▸ To-do item: Can you give the text lines of all the entries below as a numbered list, leaving out blank lines and the pictures?

▸ Data provided:

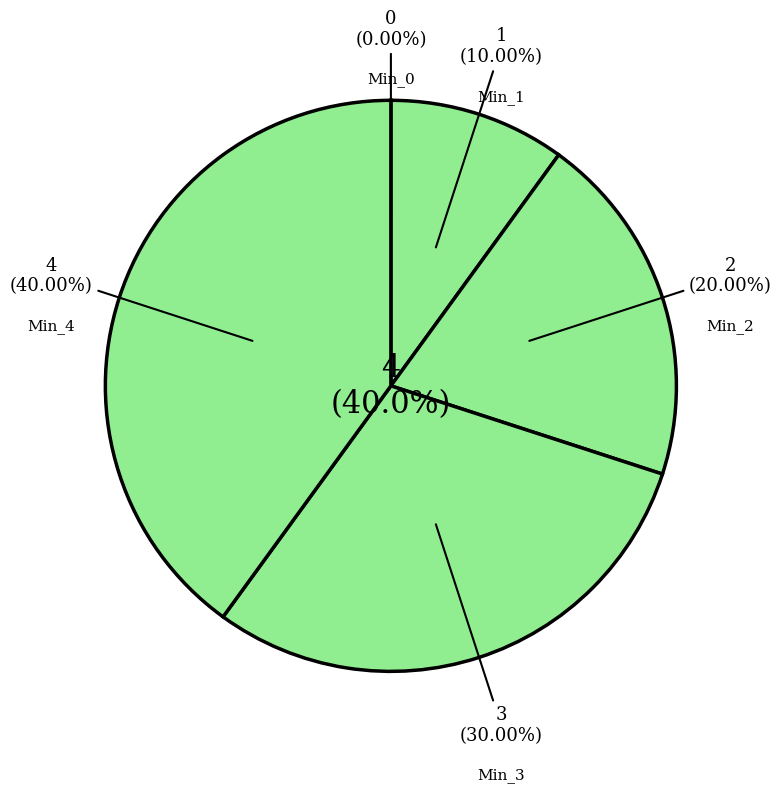

Count the number of slices in the pie.

5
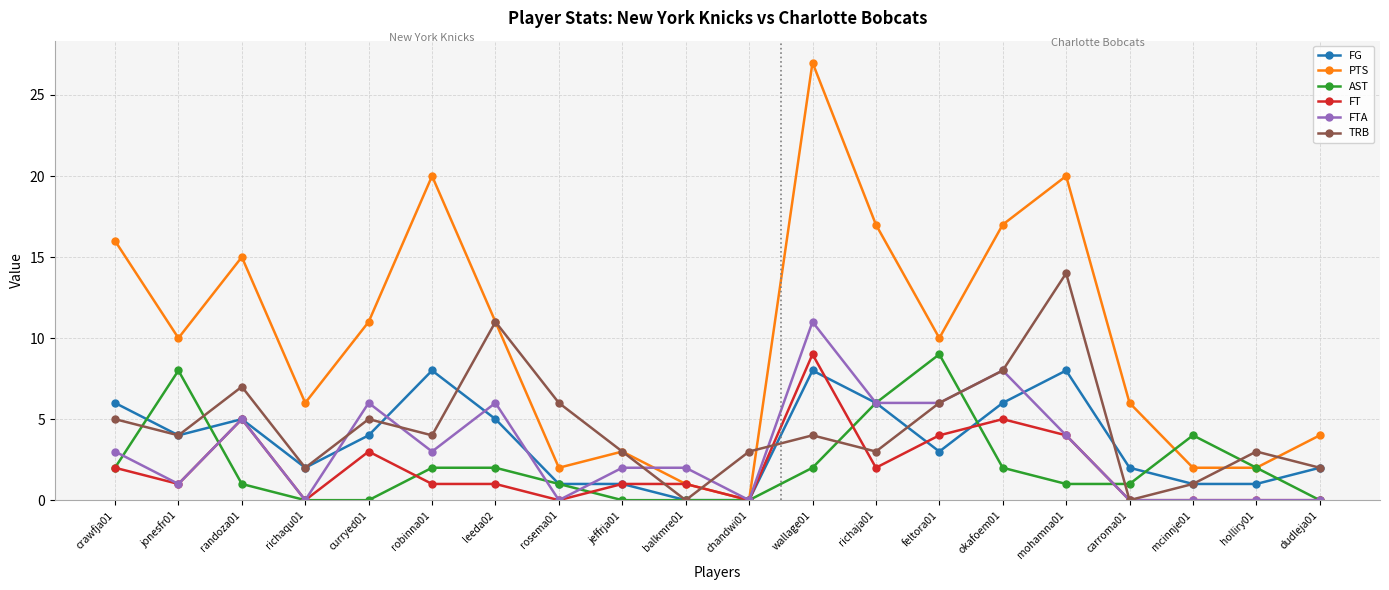

What is the greatest value displayed?

27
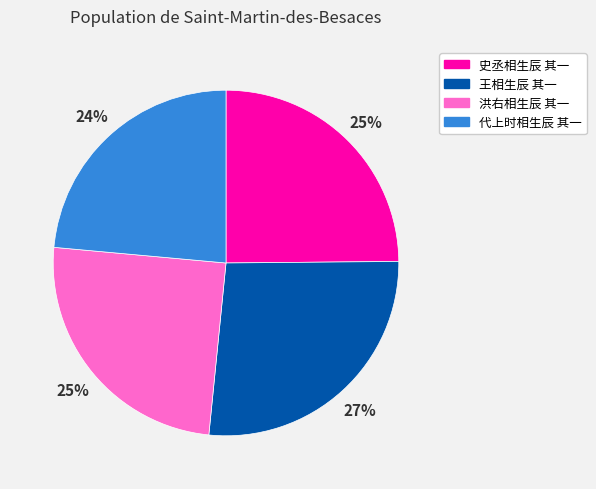

Count the number of slices in the pie.

4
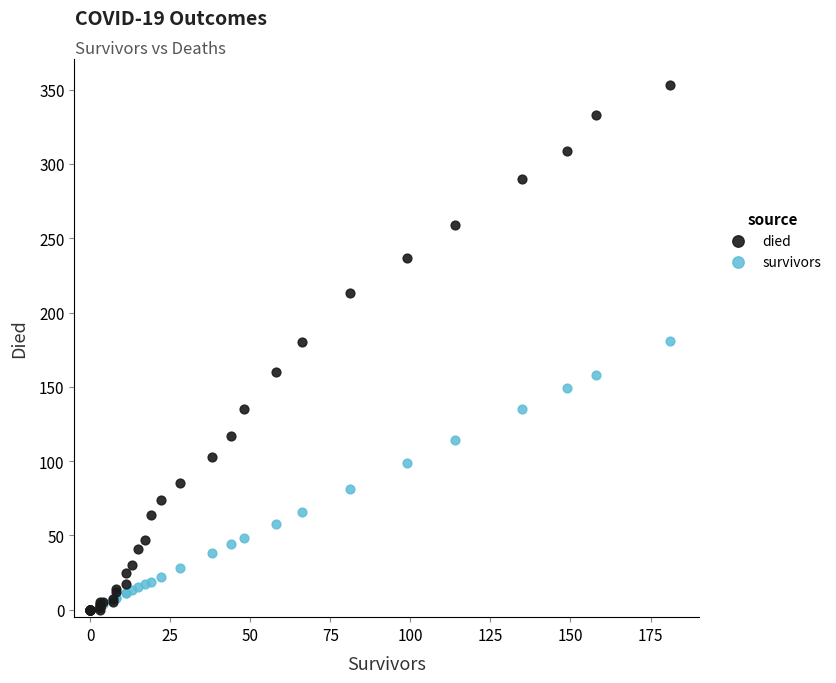

Which series has the widest spread of Y values?

died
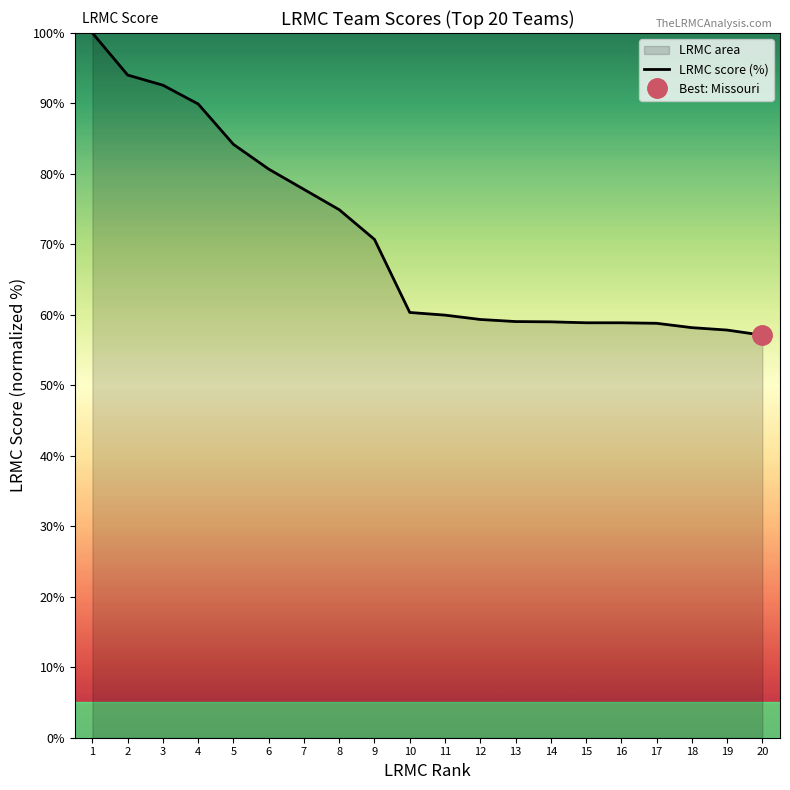

True or false: the data shows 57.1 at 20.

True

▸ Solution for this exercise:
1. Count the number of slices in the pie.
2. 5
3. What is the greatest value displayed?
4. 27
5. Count the number of slices in the pie.
6. 4
7. Which series has the widest spread of Y values?
8. died
9. True or false: the data shows 57.1 at 20.
10. True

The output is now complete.